As of now, Sri Lanka’s corporate income tax structure has three tiers—40 percent sin tax, 28 percent standard tax and 14 percent tax on exports, tourism, construction, etc.

Apart from slashing of corporate income taxes, the amendments cover a wide range of tax cuts while proposing to abolish certain taxes, such as the Economic Service Charge (ESC).

The bill is to be presented to Parliament for approval, shortly.

The economic stimulus package introduced by the new administration also includes lowering the Value-Added Tax (VAT) rate to 8 percent, from 15 percent for most sectors, increasing the turnover threshold for VAT by fourfold and removing the 2 percent National Building Tax (NBT).

Both Fitch and S&P have already revised down Sri Lanka’s credit outlook over the tax cuts, citing increased risks to debt sustainability, due to a possible hole in government revenue amid clear deviation from the revenue-based fiscal consolidation path.
The Inland Revenue (Amendment) Bill could also jeopardise Sri Lanka’s relationship with the International Monetary Fund (IMF), which counts the Inland Revenue Act enacted in 2018 as a key achievement in improving the country's fiscal settings.

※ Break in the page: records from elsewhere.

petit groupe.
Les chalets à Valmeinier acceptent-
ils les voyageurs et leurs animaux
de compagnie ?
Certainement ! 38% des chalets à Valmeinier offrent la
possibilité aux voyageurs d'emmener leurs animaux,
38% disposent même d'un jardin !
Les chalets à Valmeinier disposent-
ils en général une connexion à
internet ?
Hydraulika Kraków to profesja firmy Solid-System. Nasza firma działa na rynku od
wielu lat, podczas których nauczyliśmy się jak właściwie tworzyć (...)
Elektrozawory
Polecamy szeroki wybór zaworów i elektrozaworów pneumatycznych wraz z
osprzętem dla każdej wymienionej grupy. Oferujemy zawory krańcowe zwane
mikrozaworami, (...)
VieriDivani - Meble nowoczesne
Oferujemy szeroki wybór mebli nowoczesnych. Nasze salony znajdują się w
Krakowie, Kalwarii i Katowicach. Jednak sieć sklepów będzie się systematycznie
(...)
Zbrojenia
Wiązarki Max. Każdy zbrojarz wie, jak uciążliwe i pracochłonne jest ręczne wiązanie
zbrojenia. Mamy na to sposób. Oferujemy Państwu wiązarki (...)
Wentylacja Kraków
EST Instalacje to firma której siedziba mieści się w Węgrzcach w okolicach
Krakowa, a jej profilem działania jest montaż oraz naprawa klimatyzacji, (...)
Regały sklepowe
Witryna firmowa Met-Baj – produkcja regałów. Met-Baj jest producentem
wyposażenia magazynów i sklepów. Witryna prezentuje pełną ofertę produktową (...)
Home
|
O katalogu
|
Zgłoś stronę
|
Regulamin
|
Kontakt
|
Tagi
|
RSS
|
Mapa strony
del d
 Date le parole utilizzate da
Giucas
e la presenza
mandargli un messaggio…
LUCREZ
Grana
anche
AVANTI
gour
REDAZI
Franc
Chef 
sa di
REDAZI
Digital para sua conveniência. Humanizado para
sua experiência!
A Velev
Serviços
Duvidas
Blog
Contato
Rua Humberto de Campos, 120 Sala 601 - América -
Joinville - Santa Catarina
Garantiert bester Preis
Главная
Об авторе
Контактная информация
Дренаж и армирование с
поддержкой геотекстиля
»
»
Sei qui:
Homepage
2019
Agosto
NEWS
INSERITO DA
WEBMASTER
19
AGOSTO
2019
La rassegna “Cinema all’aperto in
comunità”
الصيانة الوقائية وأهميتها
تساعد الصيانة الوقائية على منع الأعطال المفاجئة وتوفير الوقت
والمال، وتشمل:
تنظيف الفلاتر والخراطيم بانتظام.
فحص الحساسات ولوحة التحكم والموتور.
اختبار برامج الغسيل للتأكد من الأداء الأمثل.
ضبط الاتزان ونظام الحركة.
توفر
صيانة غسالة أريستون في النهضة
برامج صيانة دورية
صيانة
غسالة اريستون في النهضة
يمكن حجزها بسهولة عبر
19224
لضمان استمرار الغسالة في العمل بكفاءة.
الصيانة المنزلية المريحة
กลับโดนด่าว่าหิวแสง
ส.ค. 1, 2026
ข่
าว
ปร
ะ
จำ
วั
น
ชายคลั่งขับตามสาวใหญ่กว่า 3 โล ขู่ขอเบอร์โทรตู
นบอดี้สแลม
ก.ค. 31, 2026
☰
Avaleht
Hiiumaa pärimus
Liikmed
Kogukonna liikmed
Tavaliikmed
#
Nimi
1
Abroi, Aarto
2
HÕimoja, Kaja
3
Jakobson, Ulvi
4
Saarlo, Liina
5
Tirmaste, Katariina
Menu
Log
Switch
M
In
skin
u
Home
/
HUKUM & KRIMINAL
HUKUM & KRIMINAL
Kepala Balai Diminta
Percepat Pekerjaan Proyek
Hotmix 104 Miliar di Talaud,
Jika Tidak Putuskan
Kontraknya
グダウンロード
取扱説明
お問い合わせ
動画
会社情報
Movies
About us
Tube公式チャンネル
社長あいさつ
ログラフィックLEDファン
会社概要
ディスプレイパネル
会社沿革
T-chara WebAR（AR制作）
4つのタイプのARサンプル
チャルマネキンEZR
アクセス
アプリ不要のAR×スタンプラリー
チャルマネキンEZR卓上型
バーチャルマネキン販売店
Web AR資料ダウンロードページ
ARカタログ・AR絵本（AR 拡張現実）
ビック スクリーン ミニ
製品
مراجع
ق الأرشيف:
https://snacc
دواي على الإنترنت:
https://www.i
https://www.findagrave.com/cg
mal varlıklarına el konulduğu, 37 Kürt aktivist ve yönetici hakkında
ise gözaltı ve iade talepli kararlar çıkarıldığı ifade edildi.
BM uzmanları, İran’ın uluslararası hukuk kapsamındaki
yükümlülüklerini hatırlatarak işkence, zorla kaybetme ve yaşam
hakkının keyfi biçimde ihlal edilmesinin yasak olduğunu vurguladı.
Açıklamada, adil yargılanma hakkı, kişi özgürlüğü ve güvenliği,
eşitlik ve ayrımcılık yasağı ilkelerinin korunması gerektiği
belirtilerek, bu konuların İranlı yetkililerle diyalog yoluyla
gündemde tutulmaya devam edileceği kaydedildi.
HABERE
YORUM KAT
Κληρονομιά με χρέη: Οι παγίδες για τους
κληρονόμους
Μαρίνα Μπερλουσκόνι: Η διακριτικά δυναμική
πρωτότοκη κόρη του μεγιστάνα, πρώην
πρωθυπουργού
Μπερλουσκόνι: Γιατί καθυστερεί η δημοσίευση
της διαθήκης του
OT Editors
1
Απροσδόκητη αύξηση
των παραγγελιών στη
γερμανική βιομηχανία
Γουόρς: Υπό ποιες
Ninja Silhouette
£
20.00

Fitch said its preliminary estimates showed the VAT rate change, scrapping of NBT could alone lower government revenue by as much as 2 percent of GDP. VAT accounted for 24 percent of government revenue in 2018.

Moody’s, which said the tax cuts were credit negative, estimates the hit from the tax reductions to government revenue to be around 1 to 1.5 percent of gross domestic product (GDP).

The tax cuts are also expected to expand Sri Lanka’s budget deficit by 0.8-1 percent.

However, the government maintains that the tax cuts would augment the aggregate demand in the economy and thereby boost economic growth and the offsetting measures undertaken would largely meet any revenue loss.